Create a (simplified) rational function that has the following asymptotes.(show work) y=0, x=-3, x=0, and x=2
Hmmmm. f(x)= e^-x * 1/[(x+3)(x)(x-2)]
I think rational functions are ratios of polynomials, so forget the e^-x and just use
1/[(x+3)(x)(x-2)]
or, the numerator could be any polynomial of degree less than 3. It will still approach y=0 as x gets large.
To create a rational function with the given asymptotes, you need to consider the properties of a rational function and how they relate to the asymptotes.
A rational function consists of a polynomial in the numerator and a polynomial in the denominator.
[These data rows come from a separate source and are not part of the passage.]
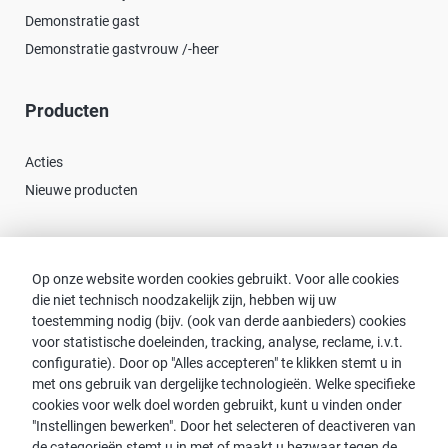
Demonstratie gast
Demonstratie gastvrouw /-heer
Producten
Acties
Nieuwe producten
Contact
Op onze website worden cookies gebruikt. Voor alle cookies
die niet technisch noodzakelijk zijn, hebben wij uw
Consulent zoeken
toestemming nodig (bijv. (ook van derde aanbieders) cookies
Contact met proWIN
voor statistische doeleinden, tracking, analyse, reclame, i.v.t.
Service-FAQ
configuratie). Door op "Alles accepteren" te klikken stemt u in
met ons gebruik van dergelijke technologieën. Welke specifieke
cookies voor welk doel worden gebruikt, kunt u vinden onder
"Instellingen bewerken". Door het selecteren of deactiveren van
de categorieën stemt u in met of maakt u bezwaar tegen de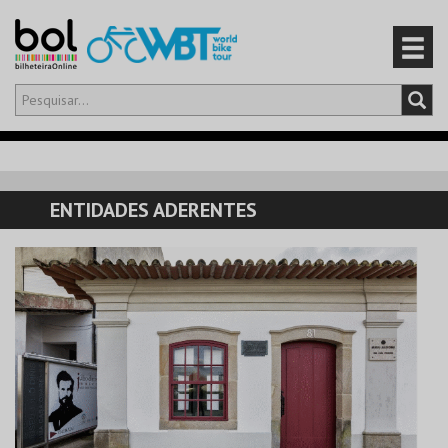
Olá,
iniciar sessão
PT
0
CARRINHO
ENTIDADES ADERENTES
EVENTOS
CARTÕES
PRODUTOS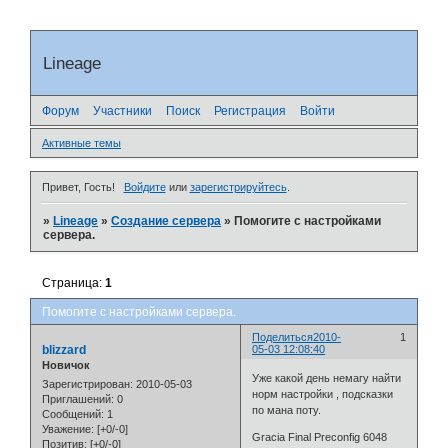
Lineage
Форум
Участники
Поиск
Регистрация
Войти
Активные темы
Привет, Гость!
Войдите
или
зарегистрируйтесь
.
»
Lineage
»
Создание сервера
»
Помогите с настройками
сервера.
Страница:
1
Помогите с настройками сервера.
Поделиться
2010-
1
blizzard
05-03 12:08:40
Новичок
Уже какой день немагу найти
Зарегистрирован
: 2010-05-03
норм настройки , подсказки
Приглашений:
0
по мана поту.
Сообщений:
1
Уважение:
[+0/-0]
Gracia Final Preconfig 6048
Позитив:
[+0/-0]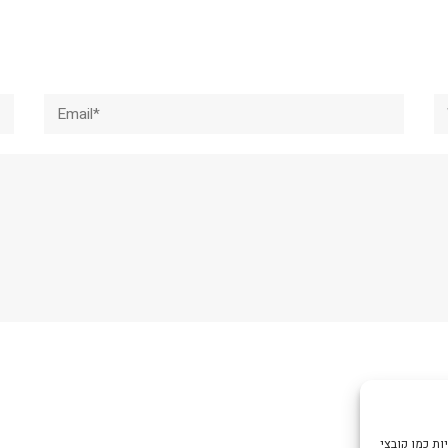
Email*
W
צי Cookie כדי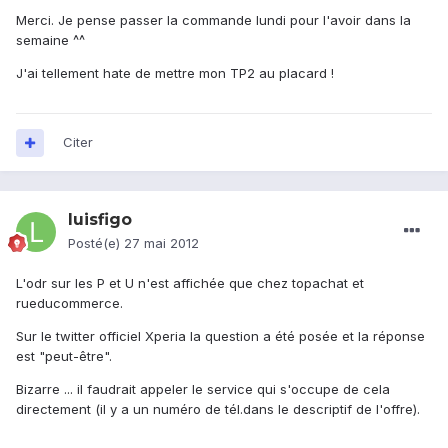
Merci. Je pense passer la commande lundi pour l'avoir dans la
semaine ^^
J'ai tellement hate de mettre mon TP2 au placard !
Citer
luisfigo
Posté(e)
27 mai 2012
L'odr sur les P et U n'est affichée que chez topachat et
rueducommerce.
Sur le twitter officiel Xperia la question a été posée et la réponse
est "peut-être".
Bizarre ... il faudrait appeler le service qui s'occupe de cela
directement (il y a un numéro de tél.dans le descriptif de l'offre).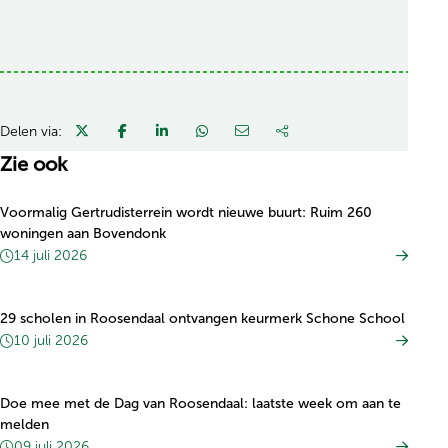
Delen via:
Zie ook
Voormalig Gertrudisterrein wordt nieuwe buurt: Ruim 260
woningen aan Bovendonk
14 juli 2026
29 scholen in Roosendaal ontvangen keurmerk Schone School
10 juli 2026
Doe mee met de Dag van Roosendaal: laatste week om aan te
melden
09 juli 2026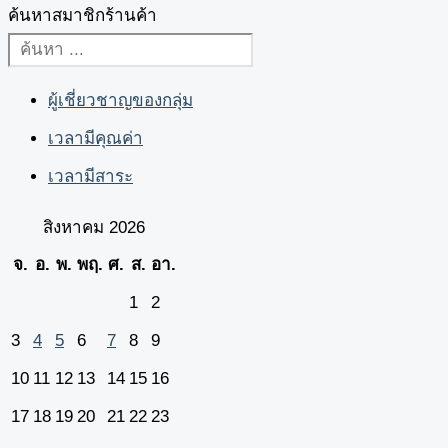
ค้นหาสมาชิกร้านค้า
ผู้เชี่ยวชาญของกลุ่ม
เวลามีคุณค่า
เวลามีสาระ
สิงหาคม 2026
จ.
อ.
พ.
พฤ.
ศ.
ส.
อา.
1
2
3
4
5
6
7
8
9
10
11
12
13
14
15
16
17
18
19
20
21
22
23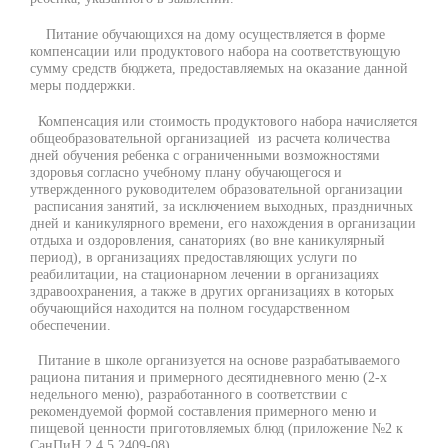
Питание обучающихся на дому осуществляется в форме
компенсации или продуктового набора на соответствующую
сумму средств бюджета, предоставляемых на оказание данной
меры поддержки.
Компенсация или стоимость продуктового набора начисляется
общеобразовательной организацией из расчета количества
дней обучения ребенка с ограниченными возможностями
здоровья согласно учебному плану обучающегося и
утвержденного руководителем образовательной организации
расписания занятий, за исключением выходных, праздничных
дней и каникулярного времени, его нахождения в организации
отдыха и оздоровления, санаториях (во вне каникулярный
период), в организациях предоставляющих услуги по
реабилитации, на стационарном лечении в организациях
здравоохранения, а также в других организациях в которых
обучающийся находится на полном государственном
обеспечении.
Питание в школе организуется на основе разрабатываемого
рациона питания и примерного десятидневного меню (2-х
недельного меню), разработанного в соответствии с
рекомендуемой формой составления примерного меню и
пищевой ценности приготовляемых блюд (приложение №2 к
СанПиН 2.4.5.2409-08).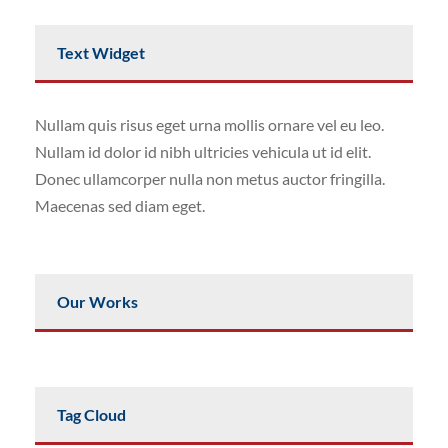
Text Widget
Nullam quis risus eget urna mollis ornare vel eu leo.
Nullam id dolor id nibh ultricies vehicula ut id elit.
Donec ullamcorper nulla non metus auctor fringilla.
Maecenas sed diam eget.
Our Works
Tag Cloud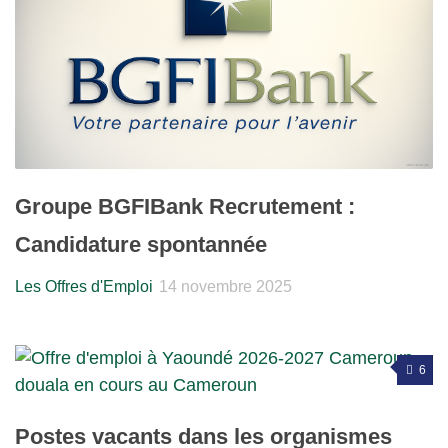
Groupe BGFIBank Recrutement :
Candidature spontannée
Les Offres d'Emploi
14 novembre 2025
6
Postes vacants dans les organismes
The degree of the polynomials determines the behavior of the function near the asymptotes.
Let's break down each asymptote:
1. Vertical asymptote at x = -3:
For a vertical asymptote at x = -3, the denominator should have a factor of (x + 3).
So, our function can be written as 1/(x + 3).
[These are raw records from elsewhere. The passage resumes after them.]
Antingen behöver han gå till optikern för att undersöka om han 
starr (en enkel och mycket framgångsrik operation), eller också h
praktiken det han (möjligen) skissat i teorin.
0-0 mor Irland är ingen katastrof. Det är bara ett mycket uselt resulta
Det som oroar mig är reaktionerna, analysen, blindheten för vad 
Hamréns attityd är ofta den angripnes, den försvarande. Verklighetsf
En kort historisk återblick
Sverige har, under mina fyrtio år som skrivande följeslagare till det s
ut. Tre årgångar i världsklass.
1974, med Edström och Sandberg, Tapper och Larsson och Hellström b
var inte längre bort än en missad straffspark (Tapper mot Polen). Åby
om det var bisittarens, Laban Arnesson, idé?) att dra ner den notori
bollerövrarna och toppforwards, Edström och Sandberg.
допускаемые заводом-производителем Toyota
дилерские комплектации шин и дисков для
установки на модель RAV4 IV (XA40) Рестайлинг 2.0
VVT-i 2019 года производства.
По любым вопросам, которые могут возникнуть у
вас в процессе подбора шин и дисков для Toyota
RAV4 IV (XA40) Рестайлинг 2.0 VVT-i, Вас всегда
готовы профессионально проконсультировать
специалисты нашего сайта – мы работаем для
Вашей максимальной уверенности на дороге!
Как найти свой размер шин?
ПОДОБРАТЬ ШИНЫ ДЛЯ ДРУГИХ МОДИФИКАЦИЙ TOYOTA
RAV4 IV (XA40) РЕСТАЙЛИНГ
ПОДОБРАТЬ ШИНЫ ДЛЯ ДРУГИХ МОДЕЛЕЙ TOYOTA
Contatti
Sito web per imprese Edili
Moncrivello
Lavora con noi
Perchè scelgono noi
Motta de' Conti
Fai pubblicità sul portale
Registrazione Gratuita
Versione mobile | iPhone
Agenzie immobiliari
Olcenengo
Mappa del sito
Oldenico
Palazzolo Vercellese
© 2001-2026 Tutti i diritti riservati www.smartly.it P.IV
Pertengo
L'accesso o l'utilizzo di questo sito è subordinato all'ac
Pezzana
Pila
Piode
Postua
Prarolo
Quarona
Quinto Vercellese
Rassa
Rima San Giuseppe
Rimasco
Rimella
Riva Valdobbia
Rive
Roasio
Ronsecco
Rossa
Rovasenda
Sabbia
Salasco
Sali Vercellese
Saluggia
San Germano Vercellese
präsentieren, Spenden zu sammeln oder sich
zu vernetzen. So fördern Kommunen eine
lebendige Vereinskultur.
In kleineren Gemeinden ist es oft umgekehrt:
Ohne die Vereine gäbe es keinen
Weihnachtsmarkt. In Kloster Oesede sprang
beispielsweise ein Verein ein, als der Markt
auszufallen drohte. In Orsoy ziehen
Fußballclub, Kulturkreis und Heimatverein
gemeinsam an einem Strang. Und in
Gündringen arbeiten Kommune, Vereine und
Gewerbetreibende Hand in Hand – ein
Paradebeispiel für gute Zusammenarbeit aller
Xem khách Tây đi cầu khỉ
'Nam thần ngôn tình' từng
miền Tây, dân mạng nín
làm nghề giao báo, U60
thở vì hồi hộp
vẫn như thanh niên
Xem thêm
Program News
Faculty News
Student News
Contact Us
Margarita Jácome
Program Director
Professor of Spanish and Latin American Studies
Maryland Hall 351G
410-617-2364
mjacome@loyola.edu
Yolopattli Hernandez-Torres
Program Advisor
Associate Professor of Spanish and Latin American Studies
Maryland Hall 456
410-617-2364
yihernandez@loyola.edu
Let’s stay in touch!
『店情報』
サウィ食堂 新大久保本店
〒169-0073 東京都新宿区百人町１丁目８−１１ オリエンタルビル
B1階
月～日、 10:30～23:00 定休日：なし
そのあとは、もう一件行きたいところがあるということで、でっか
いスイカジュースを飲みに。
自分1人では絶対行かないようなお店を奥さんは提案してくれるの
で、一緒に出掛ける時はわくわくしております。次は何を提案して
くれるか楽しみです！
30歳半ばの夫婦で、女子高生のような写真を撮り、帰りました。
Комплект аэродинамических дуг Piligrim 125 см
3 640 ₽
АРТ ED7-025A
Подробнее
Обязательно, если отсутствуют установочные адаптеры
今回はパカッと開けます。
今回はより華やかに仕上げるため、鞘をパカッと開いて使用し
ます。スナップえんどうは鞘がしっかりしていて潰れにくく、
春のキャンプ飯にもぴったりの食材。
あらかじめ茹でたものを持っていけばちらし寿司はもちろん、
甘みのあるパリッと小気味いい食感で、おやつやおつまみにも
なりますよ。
2. Vertical asymptote at x = 0:
For a vertical asymptote at x = 0, the denominator should have a factor of x.
So, our function can be written as 1/(x * (x + 3)).
3. Vertical asymptote at x = 2:
For a vertical asymptote at x = 2, the denominator should have a factor of (x - 2).
So, our function can be written as 1/((x - 2) * x * (x + 3)).
4. Horizontal asymptote at y = 0:
Since the highest power of x in the denominator (degree 3) is greater than the highest power of x in the numerator (degree 0), the horizontal asymptote occurs at y = 0.
Putting it all together, a simplified rational function with the given asymptotes is:
f(x) = 1/((x - 2) * x * (x + 3))
Please note that this is a simplified version of a rational function that satisfies the given asymptotes. The actual form of the function can vary depending on other factors, such as the location of zeros and the behavior at the local extrema.